But, of course, measures such as delaying onset and tax increases are politically more difficult, and certainly deeply disliked by the alcohol industry.
In regard to national policy, therefore, the root of the difficulty lies in the Government’s heavy reliance on forming a partnership with the alcohol industry, a policy likely to be a very mixed blessing indeed. As evidence of the benefits of this approach the Government will point to the recently announced initiative of the British Beer and Pub Association purportedly to put an end to ‘binge drink as much as you like for £10’–type promotions among its member companies. Unfortunately, what is proposed falls a long way short of the billing and it does not begin to tackle the features of the market that give rise to these promotions in the first place.
The larger picture suggests that it is very unwise to place the alcohol industry in such a privileged position that it has almost a power of veto over national policy. Binge drinking, after all, is dangerous and destructive to both individuals and society, but it is also extremely profitable.
Parents not peer pressure responsible for binge drinking
A significant link has been discovered between the extent that parents encourage drinking and both drinking frequency and intensity, challenging the view that peer pressure is mainly to blame for the increasing levels of alcohol consumption amongst young people.

» Information supplied:
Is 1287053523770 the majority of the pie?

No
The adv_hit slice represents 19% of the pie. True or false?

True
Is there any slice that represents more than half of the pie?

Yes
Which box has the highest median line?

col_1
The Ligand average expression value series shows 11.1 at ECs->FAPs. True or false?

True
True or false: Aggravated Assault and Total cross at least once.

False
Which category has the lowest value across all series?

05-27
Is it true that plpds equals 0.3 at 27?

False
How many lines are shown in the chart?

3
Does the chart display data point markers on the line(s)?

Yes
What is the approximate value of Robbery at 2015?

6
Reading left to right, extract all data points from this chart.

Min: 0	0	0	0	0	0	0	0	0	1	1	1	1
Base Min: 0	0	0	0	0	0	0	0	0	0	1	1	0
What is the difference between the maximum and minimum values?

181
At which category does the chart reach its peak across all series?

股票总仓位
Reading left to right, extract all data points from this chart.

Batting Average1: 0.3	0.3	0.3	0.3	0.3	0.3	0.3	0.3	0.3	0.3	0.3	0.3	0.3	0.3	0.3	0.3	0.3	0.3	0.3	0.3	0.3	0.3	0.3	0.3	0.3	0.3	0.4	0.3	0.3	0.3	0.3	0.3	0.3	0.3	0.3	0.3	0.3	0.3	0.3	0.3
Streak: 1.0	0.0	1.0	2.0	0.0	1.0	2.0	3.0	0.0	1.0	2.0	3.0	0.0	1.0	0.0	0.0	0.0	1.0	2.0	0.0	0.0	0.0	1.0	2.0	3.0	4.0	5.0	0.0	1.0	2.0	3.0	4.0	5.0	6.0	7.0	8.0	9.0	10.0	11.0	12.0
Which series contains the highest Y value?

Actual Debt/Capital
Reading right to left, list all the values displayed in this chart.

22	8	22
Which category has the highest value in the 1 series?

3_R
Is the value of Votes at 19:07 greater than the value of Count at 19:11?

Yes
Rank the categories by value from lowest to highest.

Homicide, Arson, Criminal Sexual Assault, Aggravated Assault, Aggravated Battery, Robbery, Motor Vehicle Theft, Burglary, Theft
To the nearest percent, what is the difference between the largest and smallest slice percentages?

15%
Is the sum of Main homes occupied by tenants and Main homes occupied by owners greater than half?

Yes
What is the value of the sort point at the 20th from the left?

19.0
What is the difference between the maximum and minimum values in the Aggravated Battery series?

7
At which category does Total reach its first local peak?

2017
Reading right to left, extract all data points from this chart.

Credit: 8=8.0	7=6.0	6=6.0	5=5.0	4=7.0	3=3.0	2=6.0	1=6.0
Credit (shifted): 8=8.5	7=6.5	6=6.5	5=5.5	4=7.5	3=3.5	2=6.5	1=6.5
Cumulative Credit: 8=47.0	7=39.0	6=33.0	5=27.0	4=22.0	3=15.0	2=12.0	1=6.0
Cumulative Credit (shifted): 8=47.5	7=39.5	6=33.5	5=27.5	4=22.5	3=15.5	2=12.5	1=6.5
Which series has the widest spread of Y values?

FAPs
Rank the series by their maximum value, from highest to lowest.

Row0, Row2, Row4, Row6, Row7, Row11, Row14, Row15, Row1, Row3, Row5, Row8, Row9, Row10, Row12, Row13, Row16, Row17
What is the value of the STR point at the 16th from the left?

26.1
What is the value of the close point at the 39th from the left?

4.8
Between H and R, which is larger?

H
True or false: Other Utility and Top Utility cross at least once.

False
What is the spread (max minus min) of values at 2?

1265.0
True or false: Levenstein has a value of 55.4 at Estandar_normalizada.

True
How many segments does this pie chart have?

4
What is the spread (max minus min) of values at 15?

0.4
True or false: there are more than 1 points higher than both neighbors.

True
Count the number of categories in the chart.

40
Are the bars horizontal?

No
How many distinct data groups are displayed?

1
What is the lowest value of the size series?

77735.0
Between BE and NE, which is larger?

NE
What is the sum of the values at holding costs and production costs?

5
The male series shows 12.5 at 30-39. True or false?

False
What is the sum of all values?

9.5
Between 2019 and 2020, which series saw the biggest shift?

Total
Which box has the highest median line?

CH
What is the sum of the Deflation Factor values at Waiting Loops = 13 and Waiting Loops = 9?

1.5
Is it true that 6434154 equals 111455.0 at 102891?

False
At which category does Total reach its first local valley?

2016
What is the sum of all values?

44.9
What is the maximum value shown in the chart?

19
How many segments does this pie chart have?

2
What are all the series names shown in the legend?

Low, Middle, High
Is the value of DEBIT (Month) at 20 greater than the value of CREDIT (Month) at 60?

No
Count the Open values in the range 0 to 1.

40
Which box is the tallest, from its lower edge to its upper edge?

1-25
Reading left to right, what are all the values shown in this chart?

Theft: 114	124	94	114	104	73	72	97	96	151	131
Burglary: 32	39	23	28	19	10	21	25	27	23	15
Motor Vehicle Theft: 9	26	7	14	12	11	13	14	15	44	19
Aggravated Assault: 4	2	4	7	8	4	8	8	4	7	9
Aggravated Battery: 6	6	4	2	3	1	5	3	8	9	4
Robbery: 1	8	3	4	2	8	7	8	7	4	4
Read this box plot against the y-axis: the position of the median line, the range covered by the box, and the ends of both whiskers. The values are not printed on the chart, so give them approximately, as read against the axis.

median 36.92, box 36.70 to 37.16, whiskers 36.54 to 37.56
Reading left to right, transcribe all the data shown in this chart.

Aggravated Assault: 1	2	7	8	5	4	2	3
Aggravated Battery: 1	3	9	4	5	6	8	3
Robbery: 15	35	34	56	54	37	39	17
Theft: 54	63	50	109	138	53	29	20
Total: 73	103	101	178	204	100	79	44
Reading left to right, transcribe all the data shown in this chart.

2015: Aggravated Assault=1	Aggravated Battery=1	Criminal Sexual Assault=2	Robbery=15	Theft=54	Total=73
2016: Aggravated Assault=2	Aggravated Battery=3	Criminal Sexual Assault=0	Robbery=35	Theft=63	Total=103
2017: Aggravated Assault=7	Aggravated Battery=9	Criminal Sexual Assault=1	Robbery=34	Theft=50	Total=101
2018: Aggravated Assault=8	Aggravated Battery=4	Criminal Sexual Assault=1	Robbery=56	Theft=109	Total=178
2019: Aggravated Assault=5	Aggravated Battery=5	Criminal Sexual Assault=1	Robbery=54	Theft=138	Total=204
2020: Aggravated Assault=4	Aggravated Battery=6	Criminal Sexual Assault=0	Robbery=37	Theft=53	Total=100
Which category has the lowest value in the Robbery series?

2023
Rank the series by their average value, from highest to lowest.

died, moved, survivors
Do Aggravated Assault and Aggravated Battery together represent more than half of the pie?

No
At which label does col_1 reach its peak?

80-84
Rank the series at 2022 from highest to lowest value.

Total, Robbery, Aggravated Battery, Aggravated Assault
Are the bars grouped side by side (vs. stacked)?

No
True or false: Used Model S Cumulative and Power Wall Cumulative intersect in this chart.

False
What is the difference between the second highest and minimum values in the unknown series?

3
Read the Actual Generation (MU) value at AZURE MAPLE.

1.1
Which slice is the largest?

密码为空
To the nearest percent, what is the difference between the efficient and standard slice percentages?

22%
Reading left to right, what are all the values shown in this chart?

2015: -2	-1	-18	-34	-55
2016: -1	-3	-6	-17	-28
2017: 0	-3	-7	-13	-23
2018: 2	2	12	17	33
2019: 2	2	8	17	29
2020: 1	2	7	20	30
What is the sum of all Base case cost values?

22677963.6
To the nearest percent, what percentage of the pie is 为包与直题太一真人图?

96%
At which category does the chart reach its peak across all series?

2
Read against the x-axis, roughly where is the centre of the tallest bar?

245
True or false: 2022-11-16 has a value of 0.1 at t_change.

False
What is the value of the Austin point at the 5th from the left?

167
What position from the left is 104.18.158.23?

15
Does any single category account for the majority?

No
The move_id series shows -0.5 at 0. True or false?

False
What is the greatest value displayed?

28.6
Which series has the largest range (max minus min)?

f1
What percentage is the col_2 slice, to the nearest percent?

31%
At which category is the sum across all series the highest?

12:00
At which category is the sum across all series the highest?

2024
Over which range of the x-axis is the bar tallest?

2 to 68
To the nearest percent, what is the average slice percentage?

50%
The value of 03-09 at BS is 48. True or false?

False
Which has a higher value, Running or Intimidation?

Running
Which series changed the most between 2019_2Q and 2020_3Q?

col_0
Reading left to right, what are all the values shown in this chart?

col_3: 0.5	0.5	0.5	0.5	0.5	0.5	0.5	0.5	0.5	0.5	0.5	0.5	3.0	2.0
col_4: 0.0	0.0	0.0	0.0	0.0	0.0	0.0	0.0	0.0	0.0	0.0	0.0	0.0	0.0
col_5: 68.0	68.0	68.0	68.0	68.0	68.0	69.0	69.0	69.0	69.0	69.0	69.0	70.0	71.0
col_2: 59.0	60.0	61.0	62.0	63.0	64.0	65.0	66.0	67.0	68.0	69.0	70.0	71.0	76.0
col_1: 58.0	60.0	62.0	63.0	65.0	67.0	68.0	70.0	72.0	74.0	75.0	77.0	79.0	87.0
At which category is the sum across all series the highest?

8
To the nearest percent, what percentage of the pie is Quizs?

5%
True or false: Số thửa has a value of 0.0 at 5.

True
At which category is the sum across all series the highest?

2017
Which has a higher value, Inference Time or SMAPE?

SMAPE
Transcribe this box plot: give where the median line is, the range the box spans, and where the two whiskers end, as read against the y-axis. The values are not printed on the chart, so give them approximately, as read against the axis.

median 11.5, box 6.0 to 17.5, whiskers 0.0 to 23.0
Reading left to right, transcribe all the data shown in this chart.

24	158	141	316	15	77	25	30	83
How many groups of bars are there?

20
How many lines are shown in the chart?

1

» Exercise instructions: Reproduce the passage above on binge drinking and alcohol policy in full, word for word.

» Your solution:
But, of course, measures such as delaying onset and tax increases are politically more difficult, and certainly deeply disliked by the alcohol industry.
In regard to national policy, therefore, the root of the difficulty lies in the Government’s heavy reliance on forming a partnership with the alcohol industry, a policy likely to be a very mixed blessing indeed. As evidence of the benefits of this approach the Government will point to the recently announced initiative of the British Beer and Pub Association purportedly to put an end to ‘binge drink as much as you like for £10’–type promotions among its member companies. Unfortunately, what is proposed falls a long way short of the billing and it does not begin to tackle the features of the market that give rise to these promotions in the first place.
The larger picture suggests that it is very unwise to place the alcohol industry in such a privileged position that it has almost a power of veto over national policy. Binge drinking, after all, is dangerous and destructive to both individuals and society, but it is also extremely profitable.
Parents not peer pressure responsible for binge drinking
A significant link has been discovered between the extent that parents encourage drinking and both drinking frequency and intensity, challenging the view that peer pressure is mainly to blame for the increasing levels of alcohol consumption amongst young people.